|W.J. (William/Bill) Gordy|
|Death Date: August 19, 1993
|William J. Gordy (Bill/W.J. Gordy) was born in Aberdeen, Georgia in 1910. His father was a potter who owned his own business, and Bill was making his own pottery by the time he was 14 years old. His father had a large wood kiln that Bill learned how to use. He also learned from the potters hired by his father from around the country and read every book he could find about glazes. The clay they used came from the Flint River in Georgia.
Bill left his father's shop and worked in several pottery businesses in North Carolina and Georgia, seeing and learning new techniques. These experiences helped him develop his own style. By 1935, Bill had married and opened his own pottery studio beside the Dixie Highway in Georgia. His shop became a favorite for tourists traveling along the Dixie Highway, and his name became quite well known.
Gordy was one of the first potters in Georgia to transition from a functional, utilitarian style to an artistic style. He developed a style that was quite unique - while still functional, his pieces are beautiful enough to be displayed as art. Gordy not only had his own signature style of pottery, but also created his own blend of clay and exclusive glazes. Although he had begun with clay from the Flint River area, his blends grew to include Georgia Kaolin, Ohio stoneware, Ohio red clay, and Kentucky ball clay. He was also the first Georgian potter to use colors in his glazes.

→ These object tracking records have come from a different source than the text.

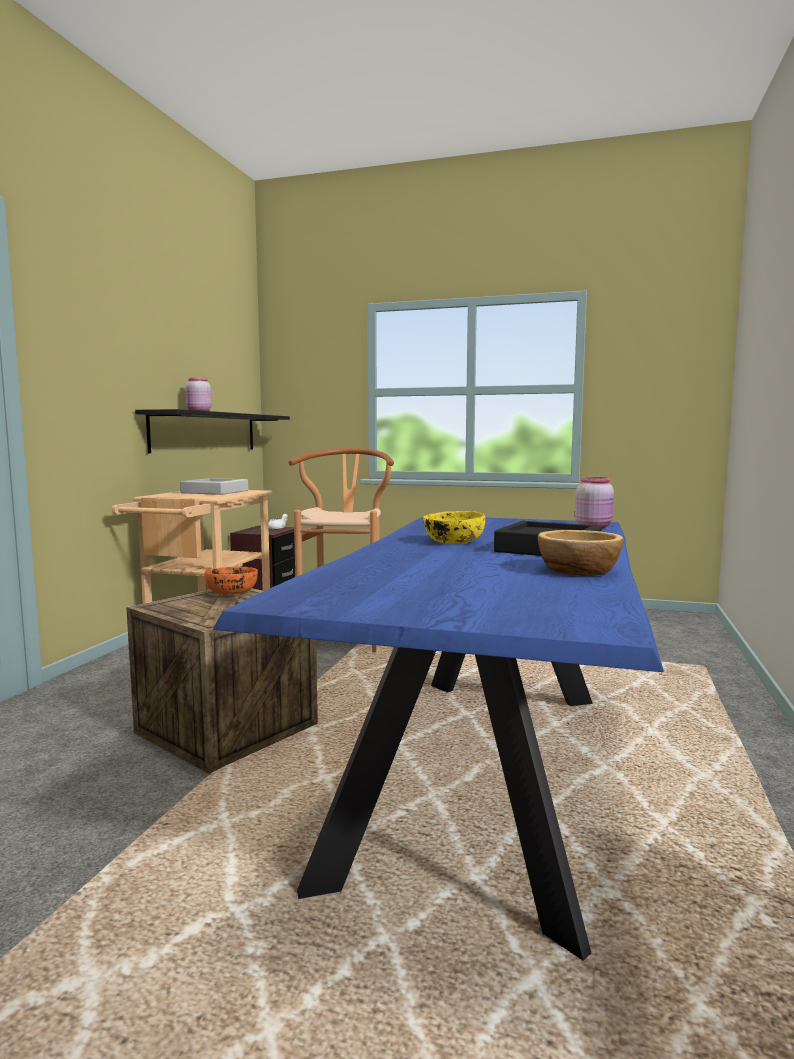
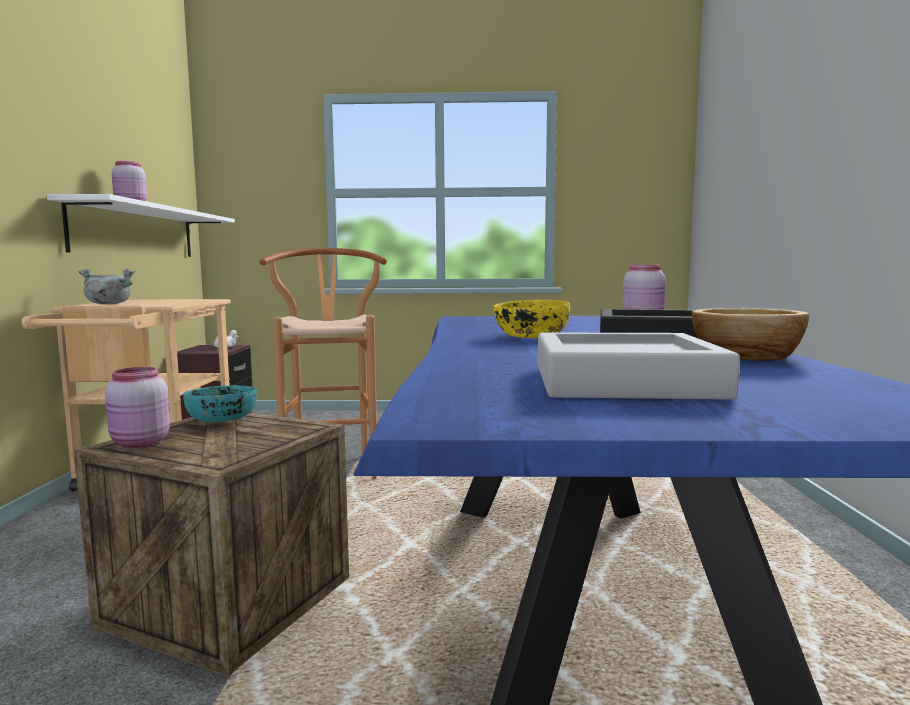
camera: 15 degrees left, 0 degrees up
black shelf [135,409,290,453] -> white shelf [47,194,235,257]
grey tray [180,478,248,495] -> grey tray moved to [538,332,740,400]
orange bowl [204,567,258,594] -> turquoise bowl [183,385,257,422]
none -> grey cooking pot [79,269,135,304]
none -> pink jar [105,367,170,448]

He experimented with chrome, cobalt, tin and zirconium, silica, talc, feldspar, bentonite, copper, lime, and many other chemicals to produce different colors and textures. He even experimented with the placement of various colors and various locations in the kiln. The beautiful honeyed golden brown he called ‘Mountain Gold’ became his trademark color. He also produced unique variations of blue, another favorite of collectors, and he developed unusual shades of pink and turquoise. In 1955, he stopped using a wood kiln in favor of gas.

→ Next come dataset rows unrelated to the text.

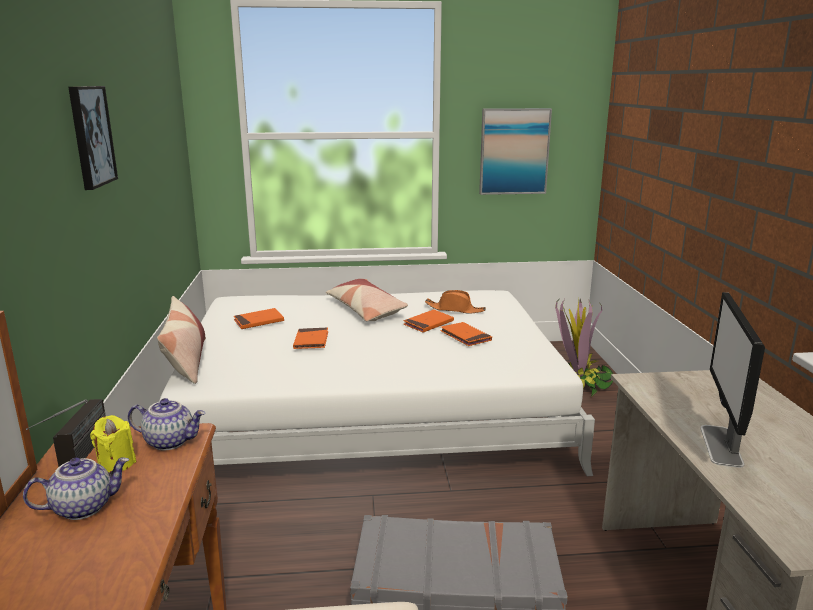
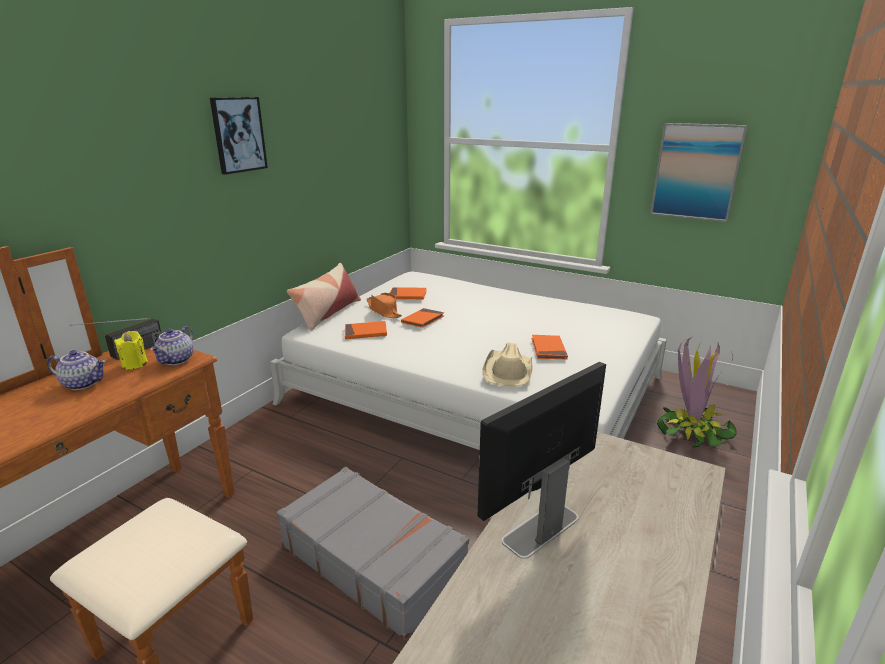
camera: 35 degrees right, 5 degrees up
teapot [128,398,205,451] -> teapot turned 60 degrees clockwise [150,326,193,365]
pillow [326,279,408,321] -> none
orange book [404,309,454,333] -> orange book moved to [345,321,387,339]
orange hat [425,290,486,313] -> orange hat moved to [367,293,402,318]
none -> beige hat [482,342,533,387]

W.J. Gordy is estimated to have single-handedly produced around a million pots during his lifetime. For twenty years, he sold everything that he made. Even though his work was very popular, he refused to cut corners and mass produce pieces, even when Rich's wanted to contract for his work. Here was a man whose work had made it into the Smithsonian, yet he never raised prices and always remained humble.